Anselmo

Personal information
- Full name: Anselmo Gonçalves Cardoso
- Date of birth: 6 January 1984 (age 42)
- Place of birth: Freiria, Portugal
- Height: 1.82 m (5 ft 11+1⁄2 in)
- Position: Striker

Youth career
- 1995–2000: Torreense
- 2000–2001: Freiria

Senior career*
- Years: Team / Apps / (Gls)
- 2001–2002: Freiria / 5 / (5)
- 2002–2005: Torreense / 83 / (26)
- 2005–2009: Estrela Amadora / 81 / (15)
- 2009–2012: Nacional / 36 / (4)
- 2012: → Rio Ave (loan) / 6 / (0)
- 2012–2013: Tractor Sazi / 6 / (1)

STUDY QUESTIONS.
**A.** According to the player profile, where was Anselmo born?
**B.** Extend Anselmo's player profile past its final Tractor Sazi line.
The records have nothing to do with the player profile of Anselmo.

PROVIDED INFORMATION.
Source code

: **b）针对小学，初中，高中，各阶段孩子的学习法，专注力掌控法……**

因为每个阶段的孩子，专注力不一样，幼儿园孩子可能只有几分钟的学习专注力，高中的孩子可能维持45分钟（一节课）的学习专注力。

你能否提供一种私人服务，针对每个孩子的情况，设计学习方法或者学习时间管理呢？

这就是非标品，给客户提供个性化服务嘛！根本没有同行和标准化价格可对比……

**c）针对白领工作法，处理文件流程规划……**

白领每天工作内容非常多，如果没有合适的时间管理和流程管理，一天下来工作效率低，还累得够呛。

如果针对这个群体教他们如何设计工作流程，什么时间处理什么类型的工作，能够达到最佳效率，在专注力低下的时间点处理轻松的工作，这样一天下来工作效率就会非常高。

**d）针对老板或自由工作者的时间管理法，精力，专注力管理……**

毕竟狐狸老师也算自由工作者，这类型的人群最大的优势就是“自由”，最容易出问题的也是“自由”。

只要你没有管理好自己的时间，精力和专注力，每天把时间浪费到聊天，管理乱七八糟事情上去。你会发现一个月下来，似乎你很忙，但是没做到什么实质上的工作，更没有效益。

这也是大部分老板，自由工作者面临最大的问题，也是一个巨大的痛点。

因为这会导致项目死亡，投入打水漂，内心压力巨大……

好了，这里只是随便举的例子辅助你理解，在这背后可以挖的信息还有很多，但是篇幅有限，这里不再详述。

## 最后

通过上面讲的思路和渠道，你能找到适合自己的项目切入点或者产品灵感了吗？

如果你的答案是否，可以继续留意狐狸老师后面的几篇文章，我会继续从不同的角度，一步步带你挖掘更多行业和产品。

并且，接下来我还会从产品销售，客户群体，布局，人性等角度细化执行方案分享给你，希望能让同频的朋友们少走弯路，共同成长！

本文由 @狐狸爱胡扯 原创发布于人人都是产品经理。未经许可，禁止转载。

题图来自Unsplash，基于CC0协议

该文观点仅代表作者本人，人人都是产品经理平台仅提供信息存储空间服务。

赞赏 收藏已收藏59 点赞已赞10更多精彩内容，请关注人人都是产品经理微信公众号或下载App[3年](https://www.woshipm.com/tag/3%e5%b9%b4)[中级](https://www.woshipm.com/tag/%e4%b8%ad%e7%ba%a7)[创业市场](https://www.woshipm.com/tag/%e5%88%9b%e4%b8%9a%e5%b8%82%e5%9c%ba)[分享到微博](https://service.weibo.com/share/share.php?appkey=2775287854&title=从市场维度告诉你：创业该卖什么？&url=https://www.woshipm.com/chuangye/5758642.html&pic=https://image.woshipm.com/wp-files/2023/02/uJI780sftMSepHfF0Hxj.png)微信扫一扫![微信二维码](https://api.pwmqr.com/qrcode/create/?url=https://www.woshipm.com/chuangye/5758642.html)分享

SET OF ANSWERS.
**A.** Freiria, Portugal

**B.**
- 2013–2014: Portimonense / 32 / (7)
- 2014–2015: Al-Mesaimeer / 18 / (19)
- 2016–2017: Alta de Lisboa
- Total:  / 267 / (77)

= Anselmo Cardoso =

Portuguese footballer

Anselmo Gonçalves Cardoso (born 6 January 1984 in Freiria, Torres Vedras), known simply as Anselmo, is a Portuguese former professional footballer who played as a striker.